(Data entries)

+++++

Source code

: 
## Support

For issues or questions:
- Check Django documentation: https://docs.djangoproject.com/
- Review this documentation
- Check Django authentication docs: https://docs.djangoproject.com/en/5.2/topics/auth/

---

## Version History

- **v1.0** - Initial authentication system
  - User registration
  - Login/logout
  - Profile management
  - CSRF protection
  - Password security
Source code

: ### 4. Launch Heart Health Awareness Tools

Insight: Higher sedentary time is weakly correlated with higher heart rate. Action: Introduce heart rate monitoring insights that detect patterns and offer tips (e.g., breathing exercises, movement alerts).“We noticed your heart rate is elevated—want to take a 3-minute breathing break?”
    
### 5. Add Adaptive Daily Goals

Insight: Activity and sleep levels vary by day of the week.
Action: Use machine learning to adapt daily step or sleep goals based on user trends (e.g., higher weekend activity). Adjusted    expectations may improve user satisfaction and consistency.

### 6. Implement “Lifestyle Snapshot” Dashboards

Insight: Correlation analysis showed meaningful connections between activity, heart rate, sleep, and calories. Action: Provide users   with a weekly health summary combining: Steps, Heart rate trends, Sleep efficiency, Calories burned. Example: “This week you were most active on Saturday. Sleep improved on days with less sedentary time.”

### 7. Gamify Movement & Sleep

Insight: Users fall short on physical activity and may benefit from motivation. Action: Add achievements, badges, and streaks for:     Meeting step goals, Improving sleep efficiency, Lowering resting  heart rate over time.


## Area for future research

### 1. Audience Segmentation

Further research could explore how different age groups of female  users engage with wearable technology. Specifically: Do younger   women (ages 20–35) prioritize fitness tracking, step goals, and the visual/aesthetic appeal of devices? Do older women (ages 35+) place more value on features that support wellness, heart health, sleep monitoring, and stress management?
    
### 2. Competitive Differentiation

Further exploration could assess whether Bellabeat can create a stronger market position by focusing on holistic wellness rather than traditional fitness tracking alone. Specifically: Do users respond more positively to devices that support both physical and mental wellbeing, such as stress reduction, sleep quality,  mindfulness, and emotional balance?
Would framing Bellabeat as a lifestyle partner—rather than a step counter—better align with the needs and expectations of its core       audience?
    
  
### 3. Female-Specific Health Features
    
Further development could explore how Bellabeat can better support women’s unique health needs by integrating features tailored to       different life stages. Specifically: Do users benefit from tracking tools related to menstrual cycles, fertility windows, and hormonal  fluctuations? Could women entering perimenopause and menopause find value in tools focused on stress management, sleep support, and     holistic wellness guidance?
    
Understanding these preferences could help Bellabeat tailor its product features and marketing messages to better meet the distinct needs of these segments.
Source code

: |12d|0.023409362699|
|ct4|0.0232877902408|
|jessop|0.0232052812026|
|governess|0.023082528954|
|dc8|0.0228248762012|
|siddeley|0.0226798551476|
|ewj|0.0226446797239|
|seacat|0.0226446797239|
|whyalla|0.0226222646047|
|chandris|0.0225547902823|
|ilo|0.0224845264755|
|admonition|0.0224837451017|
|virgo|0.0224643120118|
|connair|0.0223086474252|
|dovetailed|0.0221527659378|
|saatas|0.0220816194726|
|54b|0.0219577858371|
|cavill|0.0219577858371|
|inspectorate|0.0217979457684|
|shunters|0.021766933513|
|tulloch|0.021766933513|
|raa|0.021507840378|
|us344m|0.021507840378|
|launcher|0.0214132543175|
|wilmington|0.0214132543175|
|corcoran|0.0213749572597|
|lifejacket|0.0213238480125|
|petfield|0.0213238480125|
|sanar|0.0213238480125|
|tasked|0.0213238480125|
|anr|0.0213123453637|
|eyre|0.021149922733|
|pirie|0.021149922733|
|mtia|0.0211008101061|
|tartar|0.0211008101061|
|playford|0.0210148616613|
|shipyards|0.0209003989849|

+++++

Write out every one of the lines above again, character for character.

Written answer —
Source code

: 
## Support

For issues or questions:
- Check Django documentation: https://docs.djangoproject.com/
- Review this documentation
- Check Django authentication docs: https://docs.djangoproject.com/en/5.2/topics/auth/

---

## Version History

- **v1.0** - Initial authentication system
  - User registration
  - Login/logout
  - Profile management
  - CSRF protection
  - Password security
Source code

: ### 4. Launch Heart Health Awareness Tools

Insight: Higher sedentary time is weakly correlated with higher heart rate. Action: Introduce heart rate monitoring insights that detect patterns and offer tips (e.g., breathing exercises, movement alerts).“We noticed your heart rate is elevated—want to take a 3-minute breathing break?”
    
### 5. Add Adaptive Daily Goals

Insight: Activity and sleep levels vary by day of the week.
Action: Use machine learning to adapt daily step or sleep goals based on user trends (e.g., higher weekend activity). Adjusted    expectations may improve user satisfaction and consistency.

### 6. Implement “Lifestyle Snapshot” Dashboards

Insight: Correlation analysis showed meaningful connections between activity, heart rate, sleep, and calories. Action: Provide users   with a weekly health summary combining: Steps, Heart rate trends, Sleep efficiency, Calories burned. Example: “This week you were most active on Saturday. Sleep improved on days with less sedentary time.”

### 7. Gamify Movement & Sleep

Insight: Users fall short on physical activity and may benefit from motivation. Action: Add achievements, badges, and streaks for:     Meeting step goals, Improving sleep efficiency, Lowering resting  heart rate over time.


## Area for future research

### 1. Audience Segmentation

Further research could explore how different age groups of female  users engage with wearable technology. Specifically: Do younger   women (ages 20–35) prioritize fitness tracking, step goals, and the visual/aesthetic appeal of devices? Do older women (ages 35+) place more value on features that support wellness, heart health, sleep monitoring, and stress management?
    
### 2. Competitive Differentiation

Further exploration could assess whether Bellabeat can create a stronger market position by focusing on holistic wellness rather than traditional fitness tracking alone. Specifically: Do users respond more positively to devices that support both physical and mental wellbeing, such as stress reduction, sleep quality,  mindfulness, and emotional balance?
Would framing Bellabeat as a lifestyle partner—rather than a step counter—better align with the needs and expectations of its core       audience?
    
  
### 3. Female-Specific Health Features
    
Further development could explore how Bellabeat can better support women’s unique health needs by integrating features tailored to       different life stages. Specifically: Do users benefit from tracking tools related to menstrual cycles, fertility windows, and hormonal  fluctuations? Could women entering perimenopause and menopause find value in tools focused on stress management, sleep support, and     holistic wellness guidance?
    
Understanding these preferences could help Bellabeat tailor its product features and marketing messages to better meet the distinct needs of these segments.
Source code

: |12d|0.023409362699|
|ct4|0.0232877902408|
|jessop|0.0232052812026|
|governess|0.023082528954|
|dc8|0.0228248762012|
|siddeley|0.0226798551476|
|ewj|0.0226446797239|
|seacat|0.0226446797239|
|whyalla|0.0226222646047|
|chandris|0.0225547902823|
|ilo|0.0224845264755|
|admonition|0.0224837451017|
|virgo|0.0224643120118|
|connair|0.0223086474252|
|dovetailed|0.0221527659378|
|saatas|0.0220816194726|
|54b|0.0219577858371|
|cavill|0.0219577858371|
|inspectorate|0.0217979457684|
|shunters|0.021766933513|
|tulloch|0.021766933513|
|raa|0.021507840378|
|us344m|0.021507840378|
|launcher|0.0214132543175|
|wilmington|0.0214132543175|
|corcoran|0.0213749572597|
|lifejacket|0.0213238480125|
|petfield|0.0213238480125|
|sanar|0.0213238480125|
|tasked|0.0213238480125|
|anr|0.0213123453637|
|eyre|0.021149922733|
|pirie|0.021149922733|
|mtia|0.0211008101061|
|tartar|0.0211008101061|
|playford|0.0210148616613|
|shipyards|0.0209003989849|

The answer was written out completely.